As part of its cost-cutting drive the group has also announced a two-year wage freeze, and from July 2022 the airline will cut front-end commissions paid to travel agents on international tickets from 5 per cent to 1 per cent.
The expected loss compares to a statutory loss after tax of $1.9 billion in FY20, and is fuelled by significant costs relating to previously announced redundancies, aircraft write-downs and non-cash depreciation charges.
Of the 8,500 job losses already announced, 90 per cent of redundancies have been completed and the rest are expected to be finalised by the end of June. In addition, the group will also be offering voluntary redunancies to Qantas' international cabin crew
Total revenue for the group since the start of COVID-19 is now projected to reach $16 billion by the end of this financial year, but on a more positive note revenue from domestic flights is set to almost double in the current half.
In the absence of any further lockdowns or significant domestic travel restrictions, Qantas has forecast underlying EBITDA of $400-450 million for FY21.
"We have a long way still to go in this recovery, but it does feel like we're slowly starting to turn the corner," says Qantas Group CEO Alan Joyce.
"It's great to see so many of our people now back at work and the majority of our fleet back in the air. Our recovery strategy of targeting cash-positive flying rather than pre-COVID margins is helping increase activity levels and repair our balance sheet," he says.
The group's debt peaked at $6.4 billion in February and is set to fall to $6.05 billion by 30 June, while liquidity remains strong with total funds of $4 million including cash of $2.4 billion.
"The fact we're making inroads to the debt we needed to get through this crisis shows the business is now on a more sustainable footing," Joyce says.
"The main driver is the rebound of domestic travel, which now looks like it will be bigger than it was pre-COVID, at least until international borders re-open.
"Jetstar was profitable on an underlying EBIT basis in April, which was largely due to strong leisure demand over Easter and school holidays, but it's an important sign that we're on the right path."
With its property review now completed and expectations international travel could resume at the end of the year, all of Qantas' Boeing 787-9s and about half of its A330 aircraft are active, flying a mix of freight, repatriation and regular passenger services.
The net cash cost of carrying the international division has improved with the two-way Trans-Tasman travel bubble and strong performance from freight, dropping from $5 million per week to around $3 million.
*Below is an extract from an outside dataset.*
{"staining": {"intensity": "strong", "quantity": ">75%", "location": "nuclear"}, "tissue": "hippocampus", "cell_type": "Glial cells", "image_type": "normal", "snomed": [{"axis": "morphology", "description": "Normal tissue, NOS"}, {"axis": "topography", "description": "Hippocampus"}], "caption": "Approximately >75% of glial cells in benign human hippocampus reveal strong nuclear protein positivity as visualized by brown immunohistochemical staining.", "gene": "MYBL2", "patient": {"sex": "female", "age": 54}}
The group's target of at least $1 billion in annual cost reduction by FY23 is well on track, with $600 million to be delivered this financial year.
"Managing costs remains a critical part of our recovery, especially given the revenue we've lost and the intensely competitive market we're in," Joyce explains.
"We've adjusted our expectations for when international borders will start opening based on the government's new timeline, but our fundamental assumption remains the same - that once the national vaccine rollout is effectively complete, Australia can and should open up.
"That's why we have aligned the date for international flights restarting in earnest with a successful vaccination program."
The Qantas executive called on the country to put the same intensity into the vaccine rollout as we've put on lockdowns and restrictions.
"No one wants to lose the tremendous success we've had at managing COVID but rolling out the vaccine totally changes the equation. The risk then flips to Australia being left behind when countries like the US and UK are getting back to normal," he says.